Der junge Mann betrachtete diesen »Jour« als eine Anstalt für Diätetik und Hygiene. Das heißt, alles überhaupt verwandelte sich bei ihm in Dinge, welche in der Lage wären, die Spannkräfte des edlen Organismus »Mann« zu erhöhen.

Tee, Ginger, Kastanien, Frauenhände – – –!

»Wir müssen wachsen – – –«, dachte er, »sogar bei der Jause – – –.«

Die Damen bekamen dafür ihrerseits das wohltuende Bild einer schönen, komplizierten, feinen, gut geheizten und geölten Maschine, die man dann nur mit irgendeinem Treibriemen in Verbindung zu bringen brauchte, um eine hohe, intensive und außerordentliche Tätigkeit und Leistung auf irgendeinem Gebiete menschlicher Bewegung zu erzeugen.

Die feine geheizte und geölte Maschine begann zu rauchen.

Es war der Dampf von ägyptischen Zigaretten.

Auch das Fräulein rauchte. Es sah aus, wie wenn ein großer feingeschnittener Meerschaumkopf sich selbst braun anrauchen würde – – –.

In dem warmen Zimmer lag der Duft von Tee, Rum und Zigarettendampf.

Der junge Mann setzte sich auf das kleine Sofa neben die junge Hausfrau und sah auf ihre feinen weißen Hände.

Die junge Frau verbarg sie in den seidenen Falten ihres Kleides und beugte sich schüchtern ein wenig vor.

»Kennen Sie A. Tschechow?« sagte er. »Der ist außerordentlich, ein Genie! Ich habe ein Bändchen für Sie mitgebracht, Fräulein – – –.«

»Lesen Sie uns vor!« sagte die angebräunte Meeresschaumprinzessin.

Er las »la mort du matelot« und »les ennemis« Was ging es ihn an, daß es sehr traurig war und vielleicht nicht herpaßte?!

Aber alle waren begeistert.

»Sie leben wie Coquelin«, sagte das junge Mädchen.

Der junge Mann sagte: »Begeisterung und Deklamation sind Mittel, unseren Stoffwechsel zu beschleunigen, also unser Menschentum zu steigern. Man verjüngt sich dabei. Es ist wie ein Turnen von innen.«

Die weißen Hände der jungen Frau lagen auf dem Schoß von schwarzer Seide ausgebreitet. Sie vergaß, sie zu verbergen – – –.

Der junge Mann sagte: »Mein A. Tschechow! Mit wenigem viel sagen, das ist es! Die weiseste Ökonomie bei tiefster Fülle, das ist auch beim Künstler alles – – wie beim Menschen.
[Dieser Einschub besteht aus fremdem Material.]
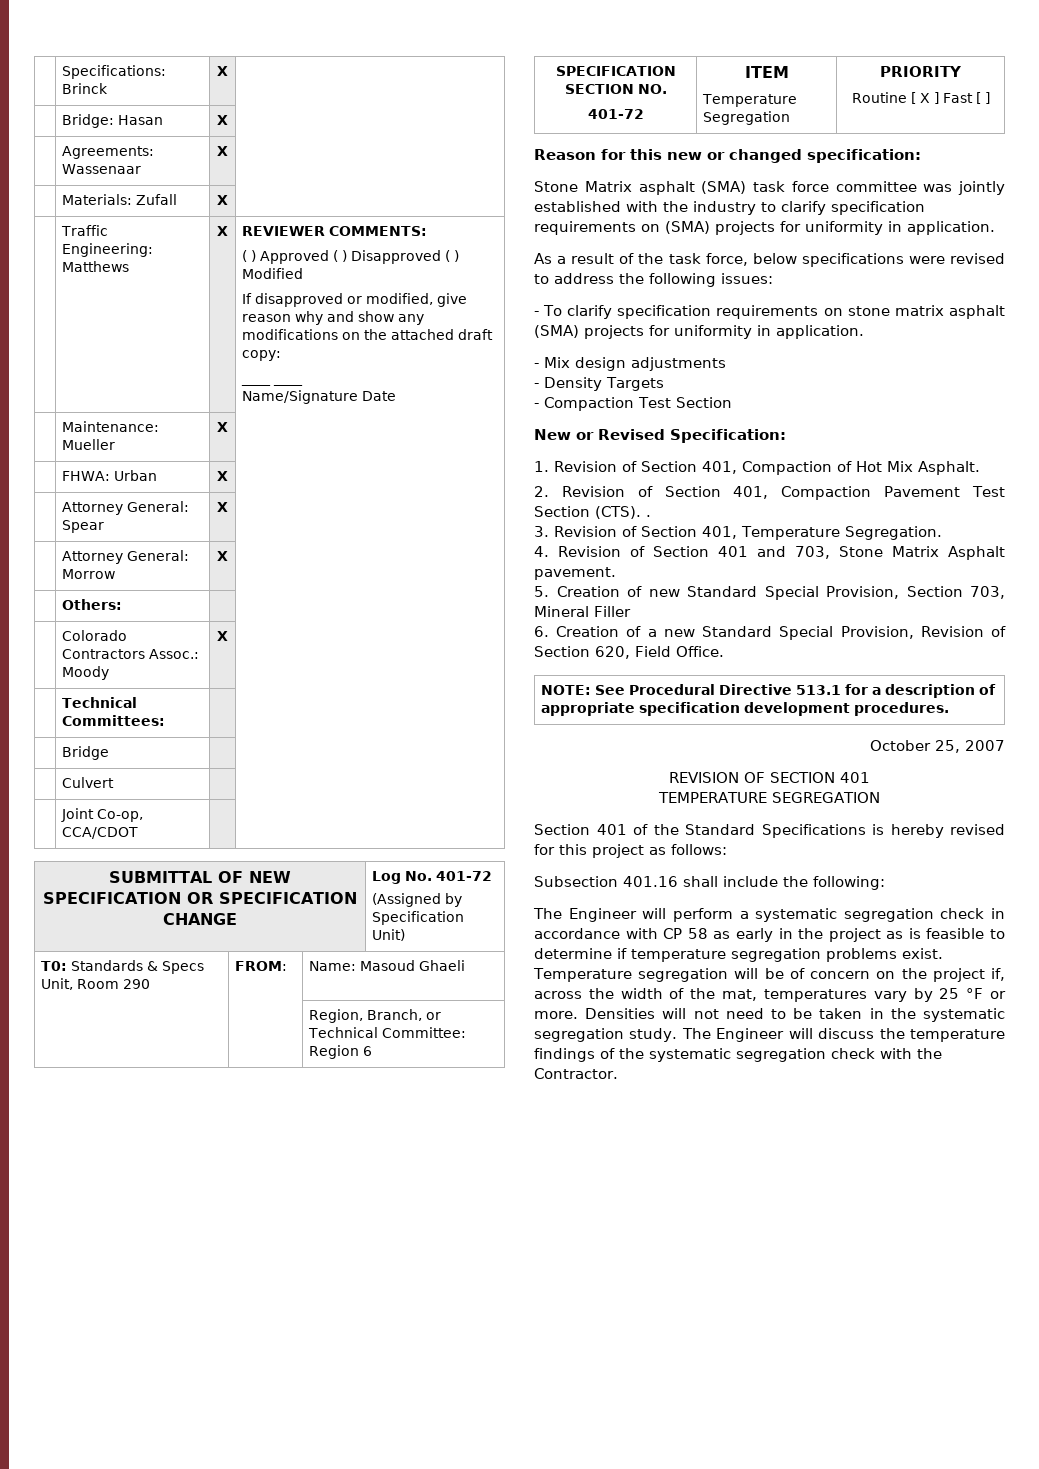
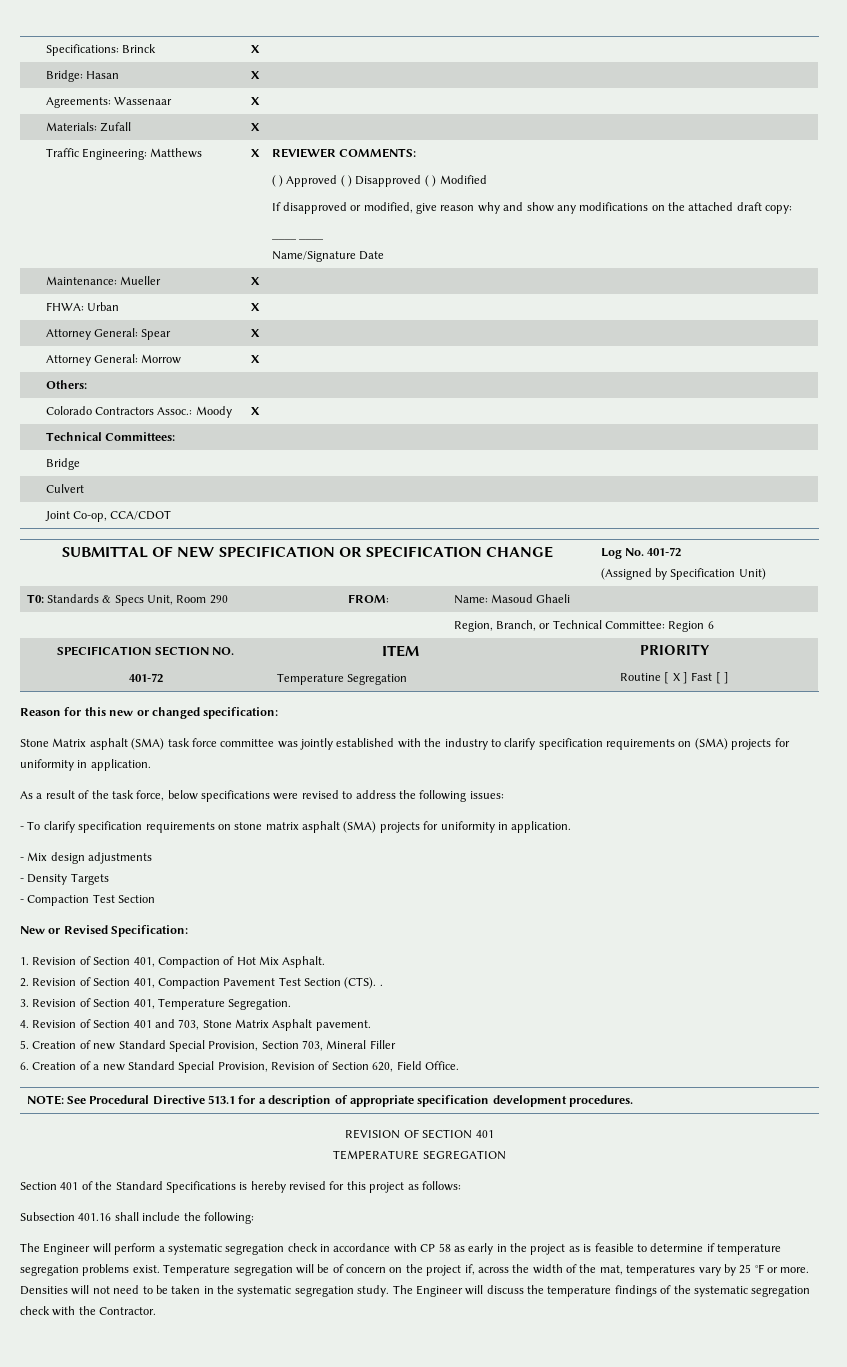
[870,740,1005,753] // October 25, 2007 -> (634, 1101) none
Auch der Mensch ist ein Künstler, sollte es sein – – ein ›Lebens-Künstler‹! Die Japaner malen einen Blütenzweig, und es ist der ganze Frühling. Bei uns malen sie den ganzen Frühling, und es ist kaum ein Blütenzweig. Weise Ökonomie ist alles! Und dann, sehen Sie – – – die feinste Empfänglichkeit haben für Formen, Farben, Düfte ist schön. Dieses dem anderen so beibringen, daß er es ebenso spürt, ist eine Kunst.

Aber dieselbe Empfänglichkeit haben, denselben zarten Sinn für die Formen und Farben der Seele, des Geistes – – ist mehr! Die wahre Kunst beginnt erst mit der Darstellung geistiger, seelischer Ereignisse. Das Leben muß durch einen Geist, durch eine Seele hindurchgehen und da sich mit Geist und Seele durchtränken wie ein Badeschwamm. Dann kommt es heraus, größer, voller, lebendiger! Das ist Kunst!«

Die feine Maschine hatte einen Treibriemen bekommen. Sie arbeitete präzise und mit Schwung.
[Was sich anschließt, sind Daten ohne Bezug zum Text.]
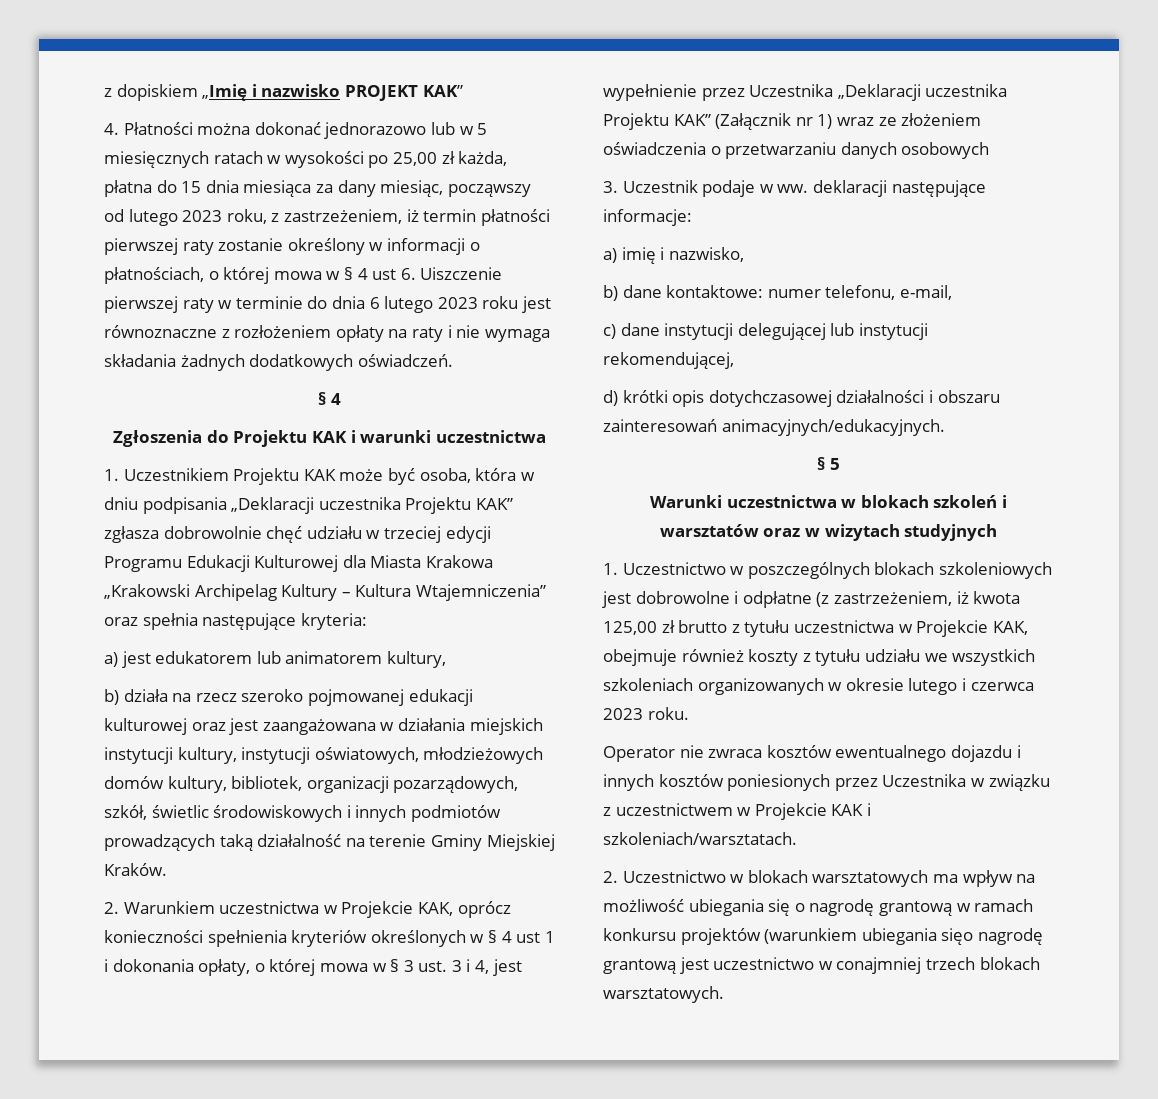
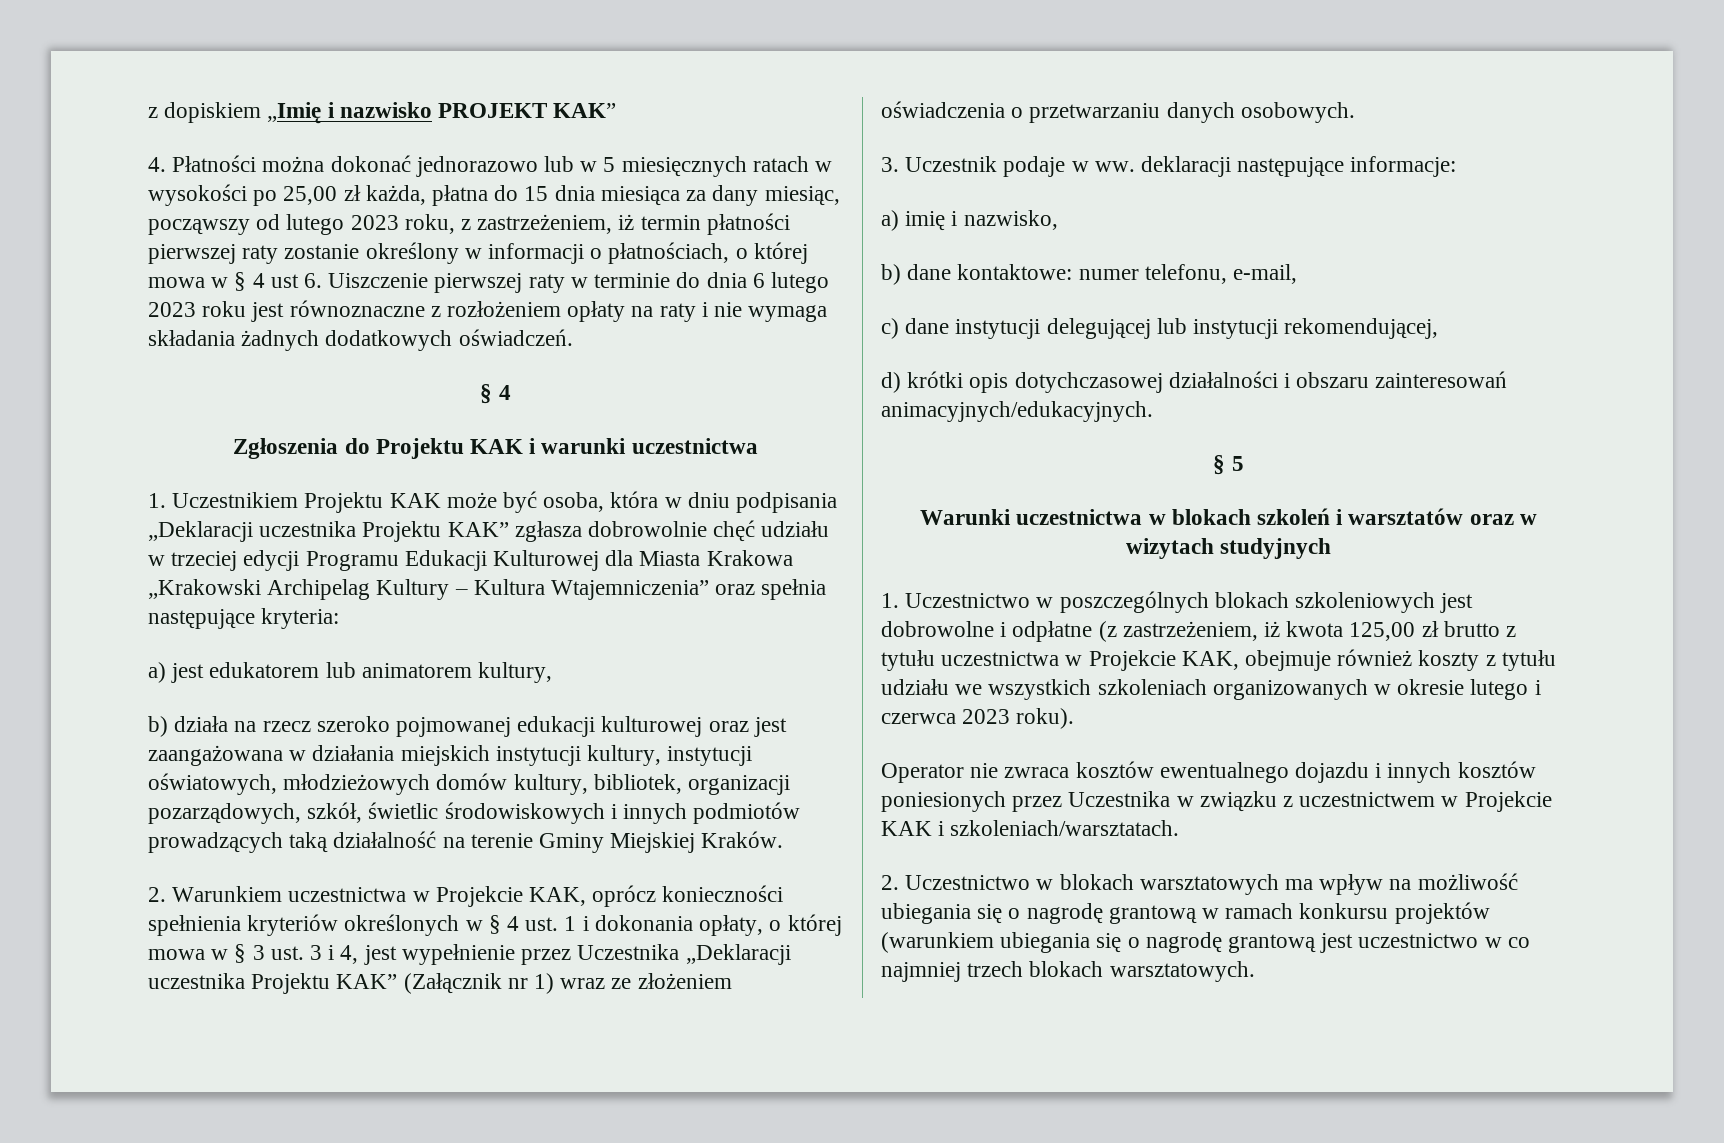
[516,932,541,943] ust -> [525,917,559,931] ust.
[901,142,990,159] osobowych -> [1240,102,1355,123] osobowych.
[647,707,689,720] roku. -> [1016,708,1075,729] roku).
[941,928,974,945] sięo -> [1096,933,1140,953] się o
[836,957,922,974] conajmniej -> [1507,937,1530,948] [881,962,961,982] co najmniej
Die junge Frau war blaß geworden. Sie verstand nicht alles, sie wußte nur, daß es etwas sei, was ihren Horizont überflog und sich nach vorwärts und oben weit ausdehnte, wie das Licht, die Luft – – –.

Wie sollte sie sich dazu stellen?! Das machte sie nervös. Sie blickte ernst auf ihre weißen Hände herab – – –.
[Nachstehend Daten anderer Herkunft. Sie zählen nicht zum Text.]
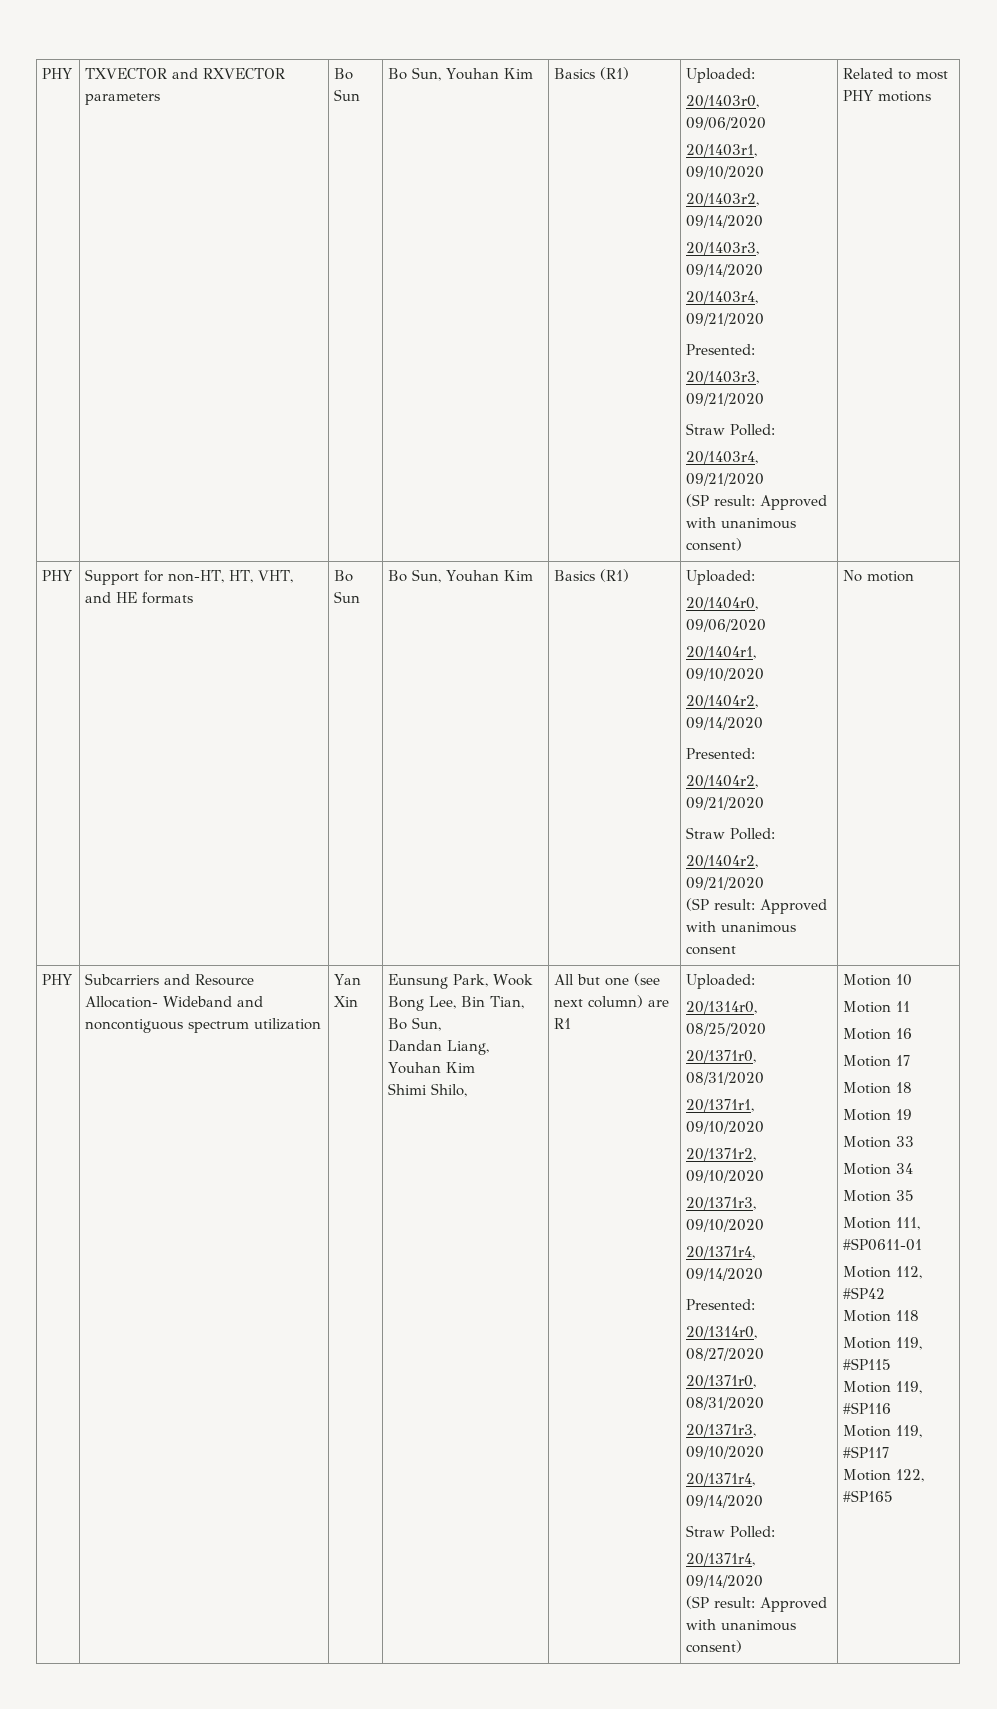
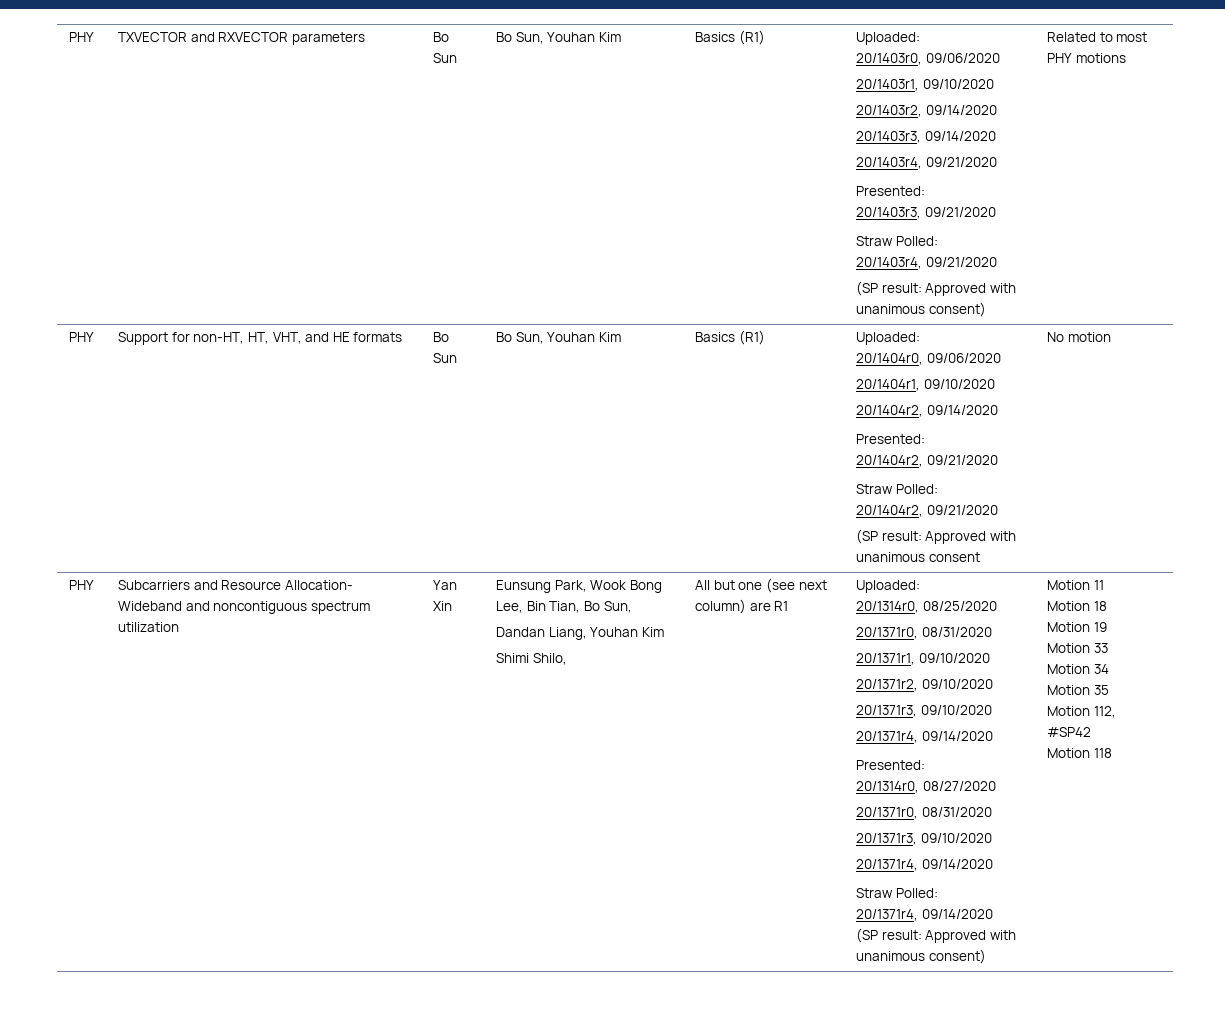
[896,974,913,986] [843,1001,892,1013] 10 // Motion -> (1090, 585) none
[843,1028,913,1040] [843,1055,911,1067] // Motion 16 // Motion 17 -> (1104, 585) none
[843,1217,921,1230] [843,1238,923,1251] // Motion 111, #SP0611-01 -> (1109, 690) none
[843,1337,923,1350] [843,1358,892,1370] [843,1381,923,1394] [843,1402,892,1414] [843,1425,923,1438] [843,1446,890,1458] [843,1469,925,1482] [843,1490,894,1502] // Motion 119, #SP115 // Motion 119, #SP116 // Motion 119, #SP117 // Motion 122, #SP165 -> (1112, 753) none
Aber die Meeresschaumprinzessin war rosig geworden. Sie flog mit. Sie empfand die Wahrheit. Sie dachte: »Das ist es! Kunst ist etwas, was das Leben lebendiger macht. Denn was wäre es sonst, wenn es, aus Lebendigem entsprungen, nicht lebendiger wäre als dieses?!«

Sie ahnte einen Zusammenhang zwischen Kunst und Liebe – – –. »Man wird lebendiger – –«, fühlte sie.

Es war acht Uhr geworden.

Der junge Mann empfahl sich. Er küßte die weißen Hände und die in teint ambré.

Draußen im Vorzimmer berührte er wieder sanft den grauen Damenmantel, der an dem Messinghaken hing.

Die Türe ins Stiegenhaus schnappte ins Schloß zurück.

Die Damen drin aber lächelten – –.

Sie fühlten vielleicht, daß ihre latenten Spannkräfte erhöht waren, ihr Stoffwechsel beschleunigt war – –.

Ja, sie waren ganz rosig und guter Dinge – –!